** Stated goal 1 **
Could you rewrite the records, starting with their first line and going on through the line with "7: (59, 376)", with "visible" replaced by "in view" and nothing else changed? Leave the picture lines out.

** Supplied text **
Extensions

Ways to arbitrarily extend text/html for new vocabularies

Please put ideas for what it should look like here, each in their own section.

Each example should explain in details (ideally with examples) how to handle:

Syntax errors at the tokeniser level, the tree construction level, and the schema level.
Existing content that happens to use elements or syntax that you are proposing have special processing rules.
Pages that contain any special syntax after that syntax was copied and pasted by an ignorant Web author from a valid page written by a competent Web author aware of the new syntax.

See also SVG-specific proposals in Diagrams in HTML.

Proposal 1: xmlns strawman

When you hit an element with an xmlns="" attribute, switch to an XML parser until that parser has parsed the matching end tag.

 bla bla text/html bla bla <foo xmlns="http://example.com/foo"><this><must/>
 be<valid>XML! </valid></this> must be.</foo> bla bla text/html

Errors cause the entire page to stop parsing.

Existing pages are not handled.

Pages that copy-and-paste this syntax then use it incorrectly are not handled.

Reasons why we can't do this

There are pages that already specify xmlns="" attributes that would break if the content were processed as XML. For example, http://www.live.com/.

** Provided entries **
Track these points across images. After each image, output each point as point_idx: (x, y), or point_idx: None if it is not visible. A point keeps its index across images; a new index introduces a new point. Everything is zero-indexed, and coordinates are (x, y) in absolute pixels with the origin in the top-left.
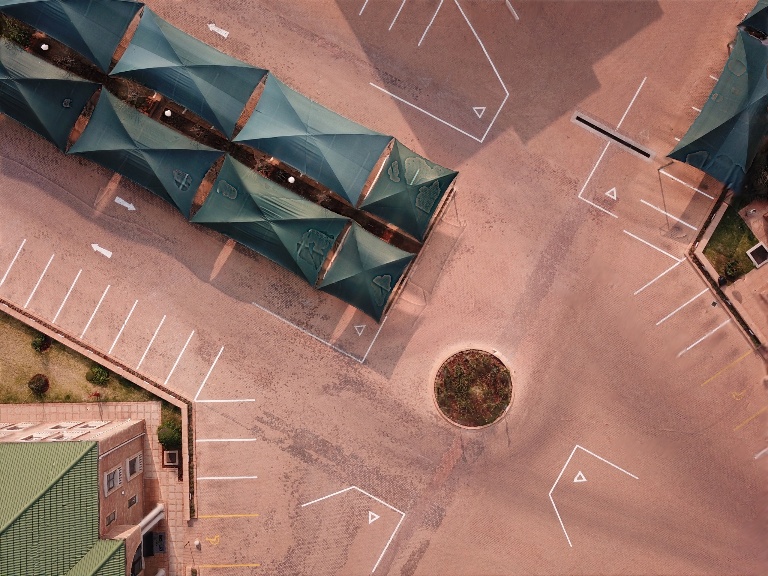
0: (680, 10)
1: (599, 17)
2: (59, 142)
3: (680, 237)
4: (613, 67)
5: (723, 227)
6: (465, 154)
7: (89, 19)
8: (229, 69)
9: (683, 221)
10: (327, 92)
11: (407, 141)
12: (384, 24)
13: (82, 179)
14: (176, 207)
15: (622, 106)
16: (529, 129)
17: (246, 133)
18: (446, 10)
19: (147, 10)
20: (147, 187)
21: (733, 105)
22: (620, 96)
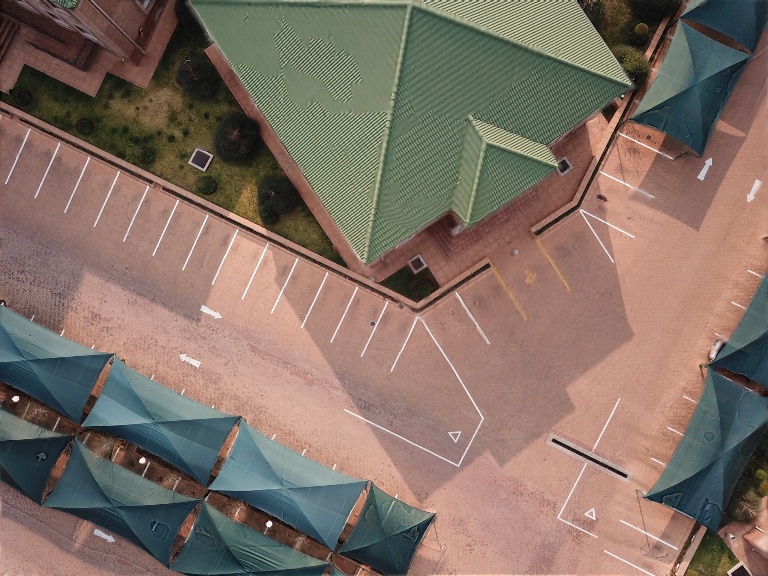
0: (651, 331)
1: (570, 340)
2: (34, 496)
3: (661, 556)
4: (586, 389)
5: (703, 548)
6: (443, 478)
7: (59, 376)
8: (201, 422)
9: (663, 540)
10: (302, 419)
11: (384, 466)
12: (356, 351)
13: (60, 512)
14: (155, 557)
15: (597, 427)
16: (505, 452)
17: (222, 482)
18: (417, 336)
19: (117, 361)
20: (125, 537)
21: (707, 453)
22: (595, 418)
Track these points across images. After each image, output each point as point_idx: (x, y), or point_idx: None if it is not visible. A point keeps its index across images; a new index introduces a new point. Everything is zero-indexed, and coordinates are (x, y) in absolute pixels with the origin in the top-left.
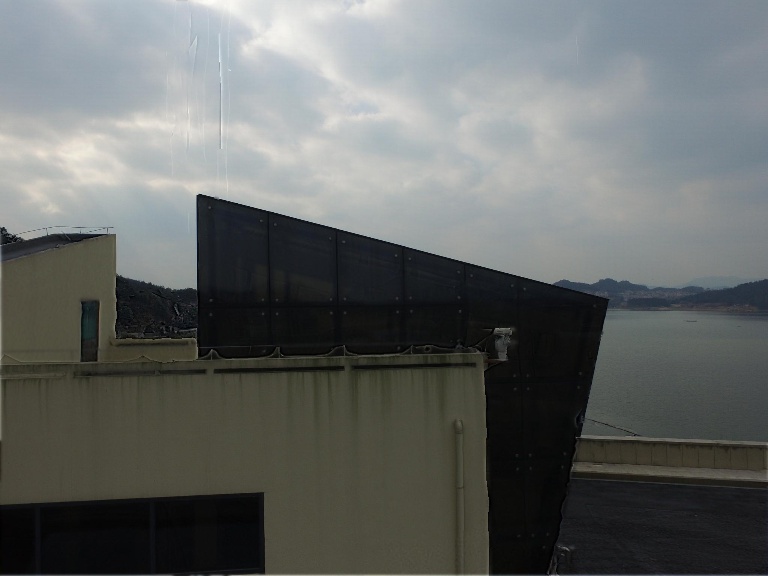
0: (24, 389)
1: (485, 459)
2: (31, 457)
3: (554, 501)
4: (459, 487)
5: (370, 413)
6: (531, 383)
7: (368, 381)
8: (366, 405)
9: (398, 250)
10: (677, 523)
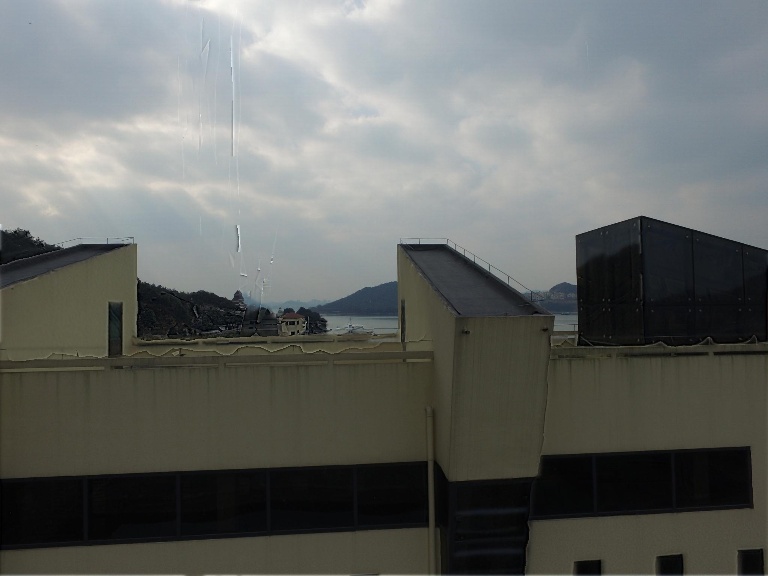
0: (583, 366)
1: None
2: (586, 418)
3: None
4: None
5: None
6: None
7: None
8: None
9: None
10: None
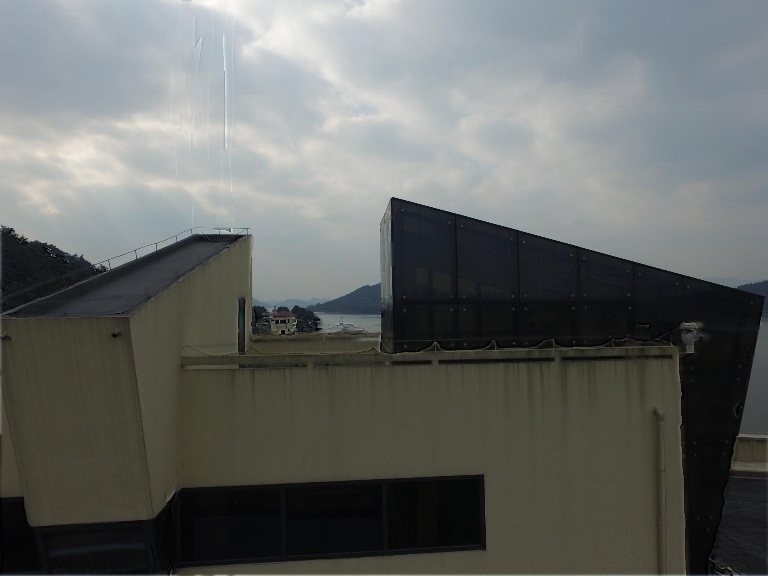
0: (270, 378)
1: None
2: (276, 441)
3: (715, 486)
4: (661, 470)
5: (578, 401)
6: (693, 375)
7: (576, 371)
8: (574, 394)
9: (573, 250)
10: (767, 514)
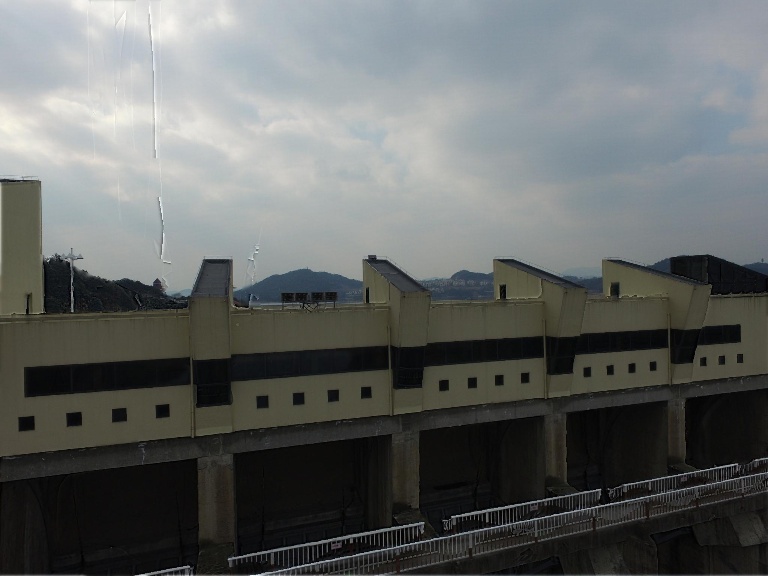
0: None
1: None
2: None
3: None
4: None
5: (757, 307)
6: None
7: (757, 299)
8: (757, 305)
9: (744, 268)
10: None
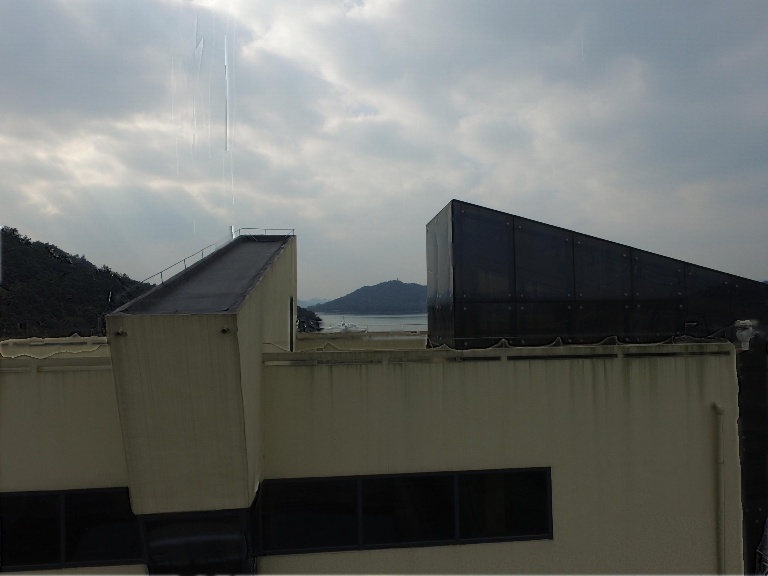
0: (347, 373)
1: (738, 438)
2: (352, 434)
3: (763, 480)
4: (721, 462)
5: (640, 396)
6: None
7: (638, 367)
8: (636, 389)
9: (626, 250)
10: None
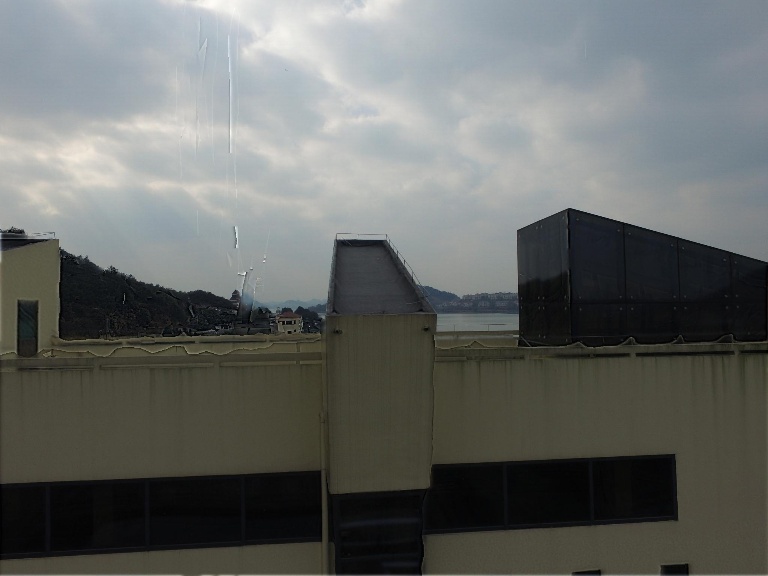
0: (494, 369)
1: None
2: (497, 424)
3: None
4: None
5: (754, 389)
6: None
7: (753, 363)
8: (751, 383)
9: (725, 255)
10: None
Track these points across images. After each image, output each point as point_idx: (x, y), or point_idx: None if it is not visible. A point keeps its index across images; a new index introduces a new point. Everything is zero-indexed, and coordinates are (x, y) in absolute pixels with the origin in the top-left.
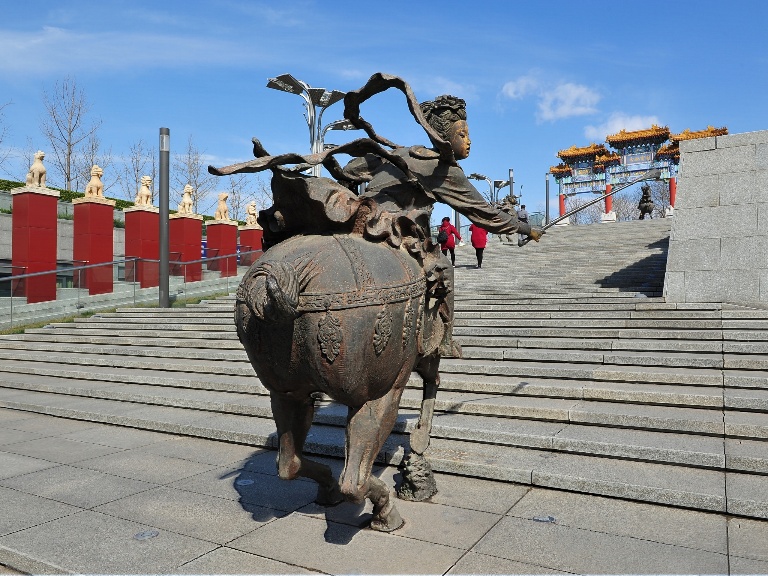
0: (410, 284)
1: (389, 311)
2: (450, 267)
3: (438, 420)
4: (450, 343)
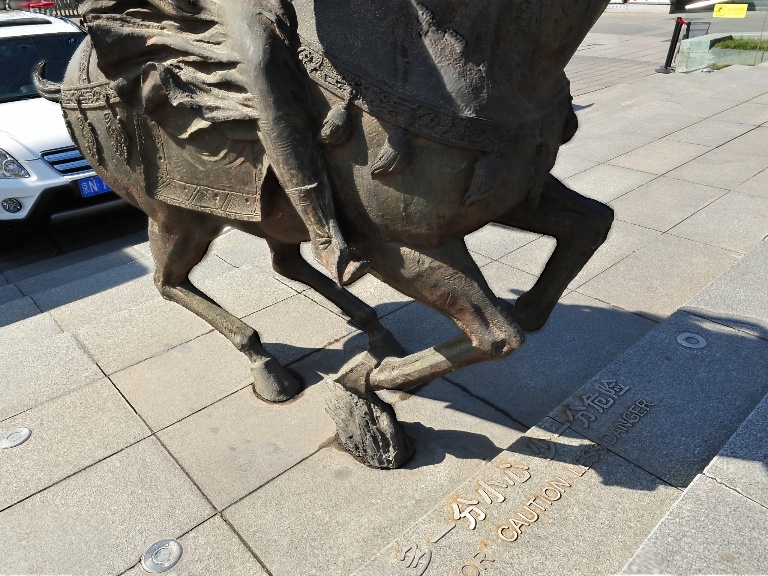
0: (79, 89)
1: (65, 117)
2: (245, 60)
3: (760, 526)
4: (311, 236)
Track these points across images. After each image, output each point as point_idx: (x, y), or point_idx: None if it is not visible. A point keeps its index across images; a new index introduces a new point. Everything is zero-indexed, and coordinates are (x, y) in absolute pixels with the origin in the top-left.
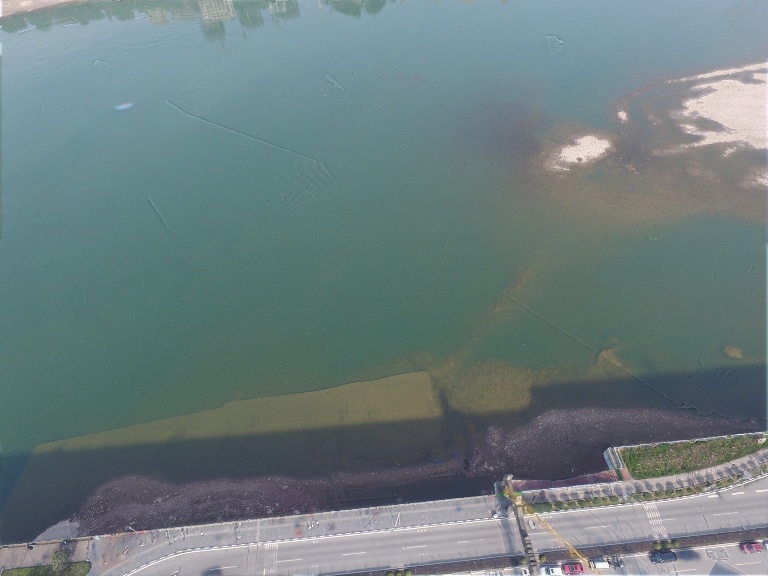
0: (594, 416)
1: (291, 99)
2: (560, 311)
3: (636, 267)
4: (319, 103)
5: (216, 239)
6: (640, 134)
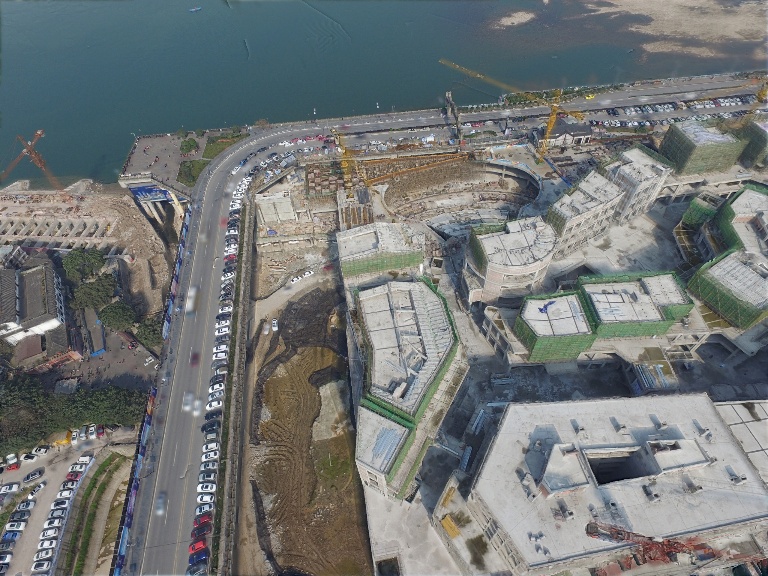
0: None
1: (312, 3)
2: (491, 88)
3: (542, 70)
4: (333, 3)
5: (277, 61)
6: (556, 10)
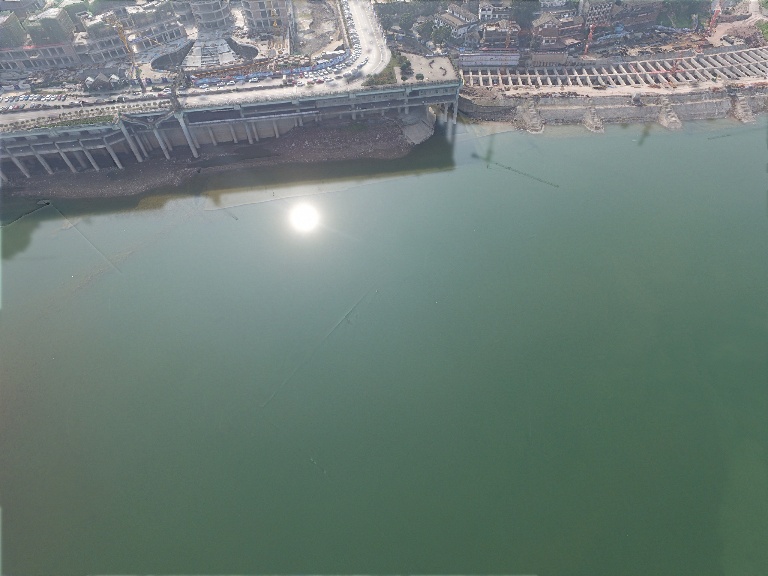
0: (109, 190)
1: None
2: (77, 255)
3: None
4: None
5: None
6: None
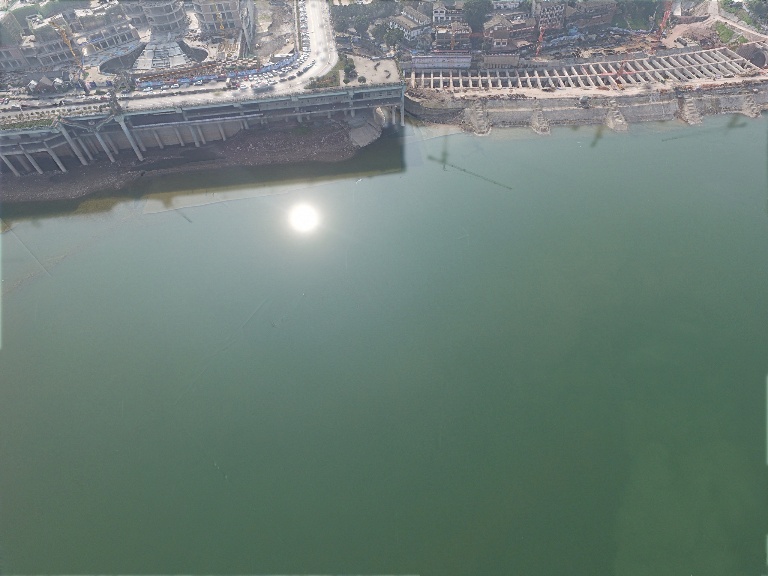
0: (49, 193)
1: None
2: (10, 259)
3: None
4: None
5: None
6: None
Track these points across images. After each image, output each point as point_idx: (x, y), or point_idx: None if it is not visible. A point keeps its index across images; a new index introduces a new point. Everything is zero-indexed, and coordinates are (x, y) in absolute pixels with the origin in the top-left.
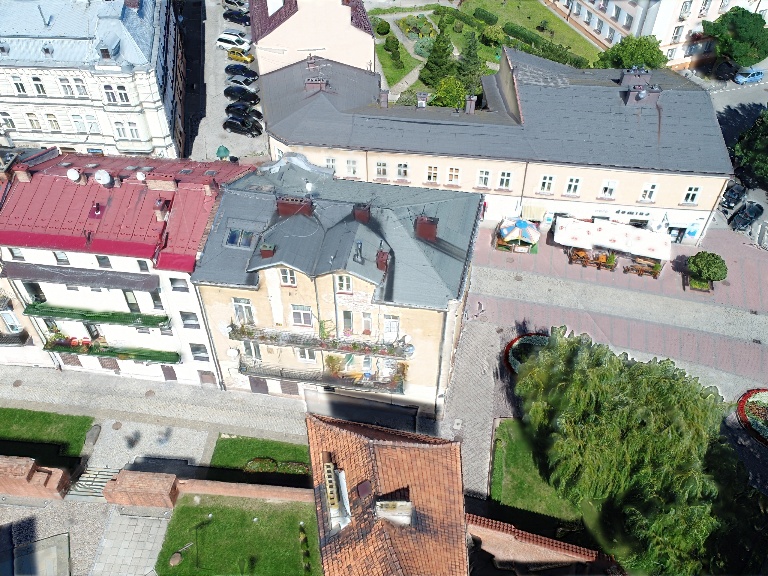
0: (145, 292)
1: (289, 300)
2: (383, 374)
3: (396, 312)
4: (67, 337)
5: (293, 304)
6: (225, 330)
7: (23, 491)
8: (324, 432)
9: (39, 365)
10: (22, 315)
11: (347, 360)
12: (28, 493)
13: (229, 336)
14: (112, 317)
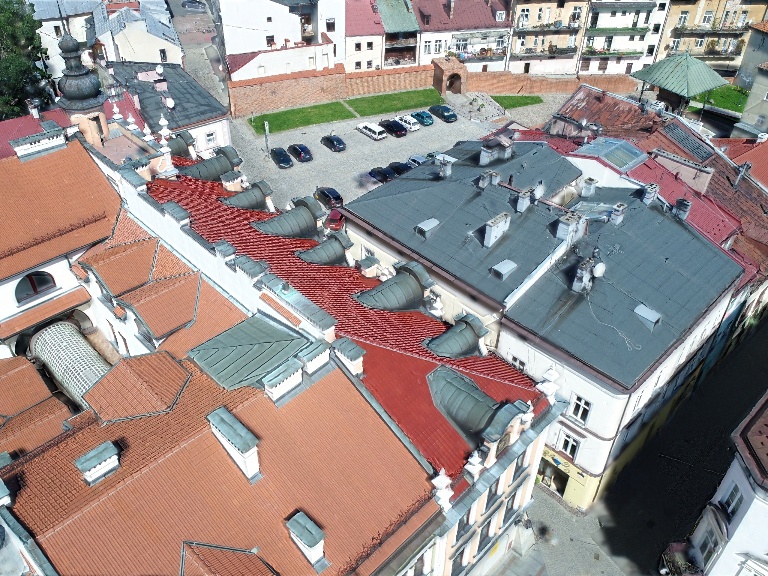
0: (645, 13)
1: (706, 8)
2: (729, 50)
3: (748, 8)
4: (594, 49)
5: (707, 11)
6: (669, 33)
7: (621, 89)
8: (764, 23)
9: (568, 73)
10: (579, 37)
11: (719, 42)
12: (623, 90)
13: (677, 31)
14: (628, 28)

** Stated goal 2 **
Copy the extensions text word for word, starting with "Existing content that" and going on through "matching end tag.".

** Correct answer 1 **
Track these points across images. After each image, output each point as point_idx: (x, y), or point_idx: None if it is not in view. A point keeps its index across images; a new index introduces a new point. Everything is zero-indexed, and coordinates are (x, y) in absolute pixels with the origin in the top-left.
0: (680, 10)
1: (599, 17)
2: (59, 142)
3: (680, 237)
4: (613, 67)
5: (723, 227)
6: (465, 154)
7: (89, 19)
8: (229, 69)
9: (683, 221)
10: (327, 92)
11: (407, 141)
12: (384, 24)
13: (82, 179)
14: (176, 207)
15: (622, 106)
16: (529, 129)
17: (246, 133)
18: (446, 10)
19: (147, 10)
20: (147, 187)
21: (733, 105)
22: (620, 96)
0: (651, 331)
1: (570, 340)
2: (34, 496)
3: (661, 556)
4: (586, 389)
5: (703, 548)
6: (443, 478)
7: (59, 376)

** Correct answer 2 **
Existing content that happens to use elements or syntax that you are proposing have special processing rules.
Pages that contain any special syntax after that syntax was copied and pasted by an ignorant Web author from a valid page written by a competent Web author aware of the new syntax.

See also SVG-specific proposals in Diagrams in HTML.

Proposal 1: xmlns strawman

When you hit an element with an xmlns="" attribute, switch to an XML parser until that parser has parsed the matching end tag.